Les digo que el ciclo de vida de las putas travestis es abrumadoramente rápido. Poco tiempo puede pasar desde que te operas las chiches por primera vez y te haces la rinoplastia hasta que te das cuenta que llegan al punto (la zona de trabajo sexual) otras más morrillas que te superan en cuerpo y desfachatez.

Mi hermana Oyuki, jefa de la primera clínica pública para personas trans en América Latina siempre habla de los cuerpos capitalistas, de los cuerpos consumibles. Dice que cuando una va envejeciendo en la calle, las cosas se ponen aún más difíciles. Como si no fuera suficiente ya con la mierda que tenemos que tragar todos los días cuando una es travesti en las calles del taloneo.

 Y aunque una se niegue a reconocerlo, sabemos en el fondo que llegarán colegas más jóvenes, más bonitas y no tan paleadas por la violencia como nosotras y nuestras antecesoras. Es casi casi como una epifanía. Así que a muchas nos toca apechugar y empezar a darle cabida a la resignación. Eso sí, no dejaremos de ser engreídas y diremos que somos más guapas que las más jóvenes. Que fuimos más astutas y menos pendejas para cobrar.

-La putiada ya no es lo que era, la calle ya no deja nada- me dice la Nicky Castelan, travesti icónica que empezó a putiar en la zona de Revolución antes si quiera de tener una credencial de elector. Estamos sentadas allá por la Colonia Guerrero, ella ahora tiene cáncer, pero eso no le impide ser regia.

Sube fotos en el Facebook maquilladísima y con los pupilentes azules, porque ya les dije que los pupilentes son importantes para las travestis de mi generación. Nicky nos dice a Laura y a mi que siente como si las quimios le quemaran por dentro. Y yo no puedo dejar de pensar que las putas nos estamos quemando por dentro.
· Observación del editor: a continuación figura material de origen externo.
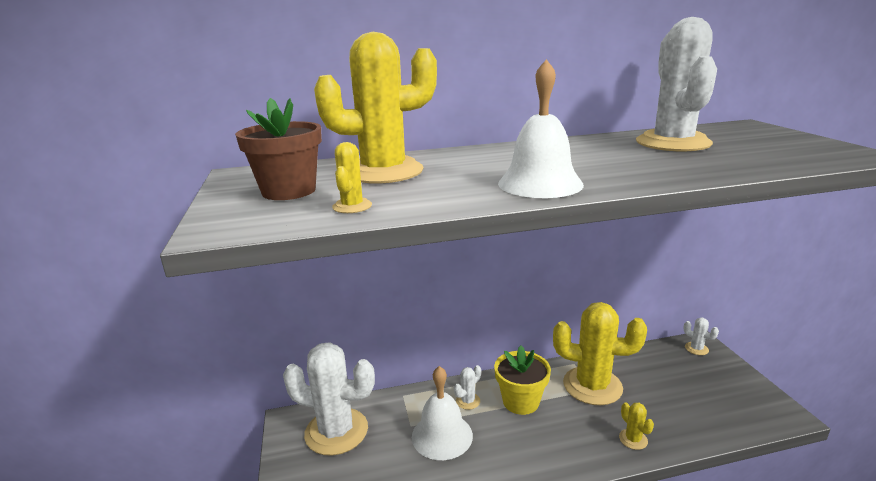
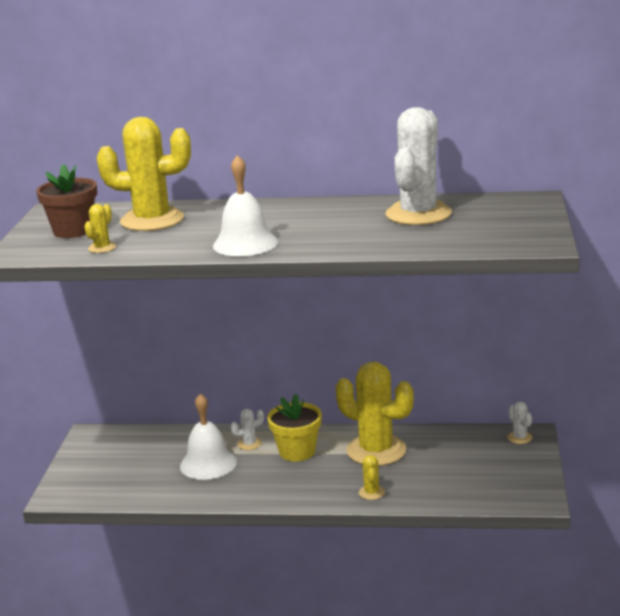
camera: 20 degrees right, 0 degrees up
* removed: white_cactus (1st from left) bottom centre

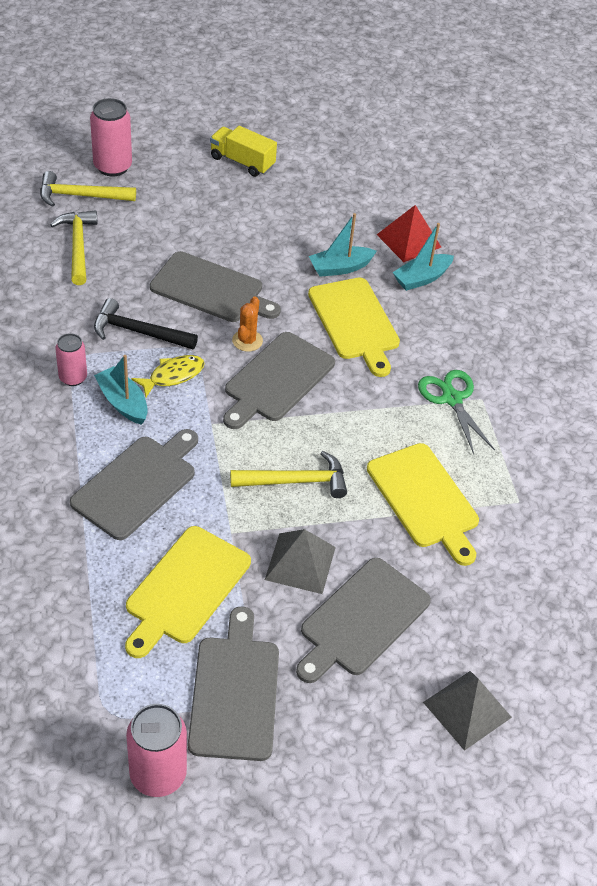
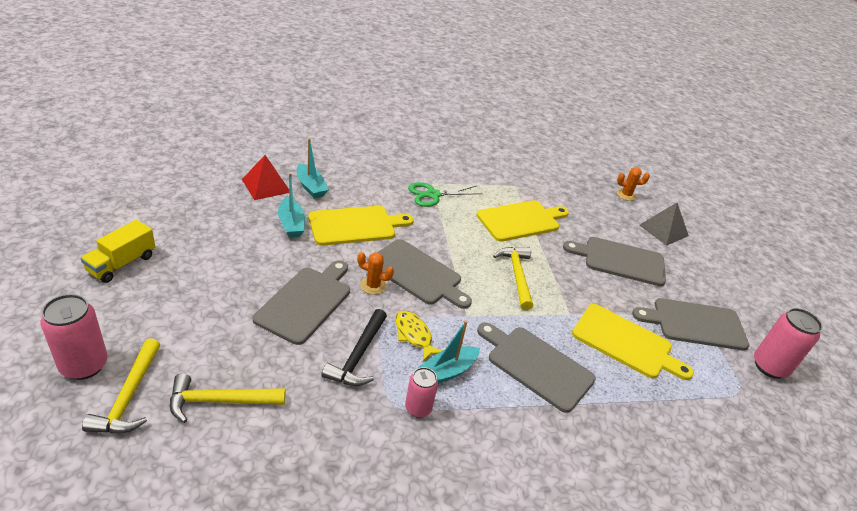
camera: 90 degrees left, 10 degrees down
* removed: grey_pyramid (1st from left) centre
* added: orange_cactus (2nd from left) middle right
* turned: grey_cutting_board (5th from left in the first image) bottom centre = middle right 150 degrees clockwise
Y en eso, no hay nada que hacer.

Como dije estoy a punto de cumplir 35 años y no pienso regalarle un minuto más al mundo para explicar el por qué elegí la calle. Ninguna travesti merece cargar ese peso. Que piensen lo que se les dé la gana, lo mismo las feministas blancas con complejo de salvadora que otras transexuales con pánicos morales que nos juzgan por escoger la prostitución, como le llaman a nuestra vida.
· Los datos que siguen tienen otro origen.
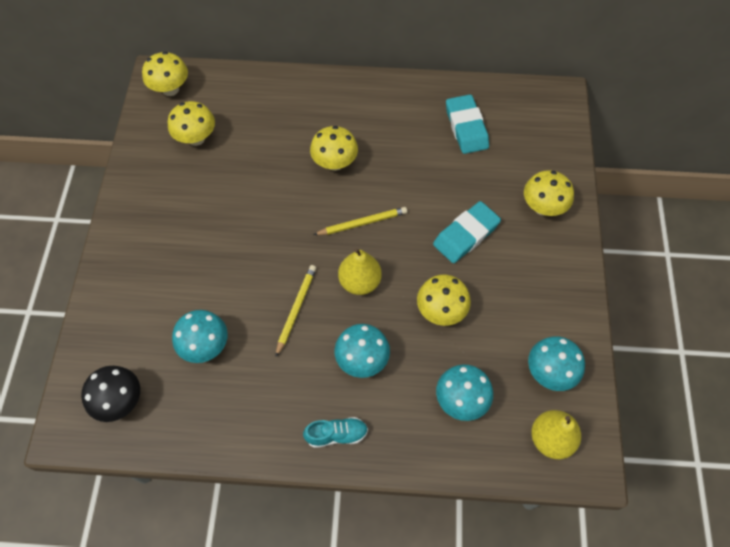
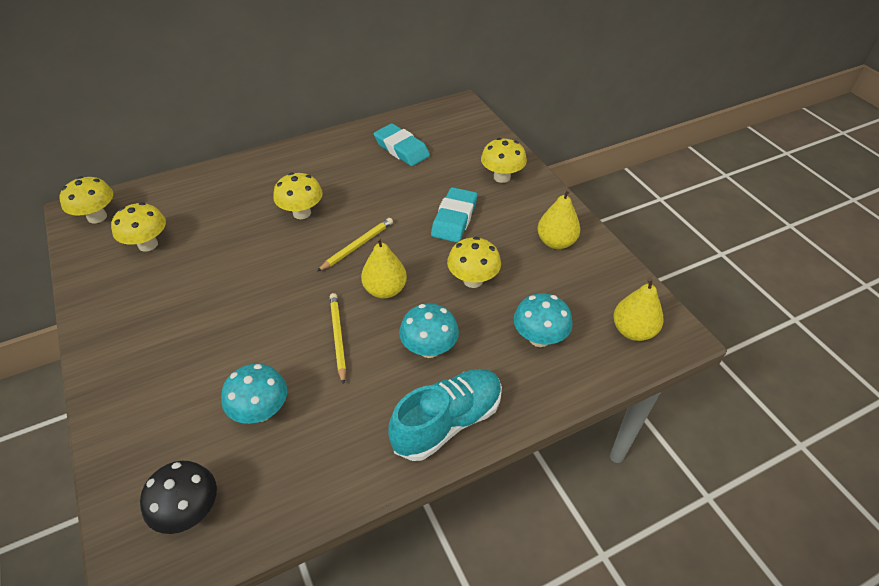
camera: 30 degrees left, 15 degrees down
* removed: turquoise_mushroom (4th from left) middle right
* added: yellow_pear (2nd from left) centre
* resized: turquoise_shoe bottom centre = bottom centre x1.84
Aquí no hay finales felices, ni frases esperanzadoras. Las putas seguiremos fisurando el mundo y probablemente quemándonos por dentro. Ese es el costo que tenemos que pagar por vivir una vida desbocada y de prisa. Pero que les quede muy claro que nuestro fuego también les quemará a ustedes. Porque no hay un lugar en el mundo en que el estigma puta no nos alcance a todas. Así que aquí nos quemamos todas.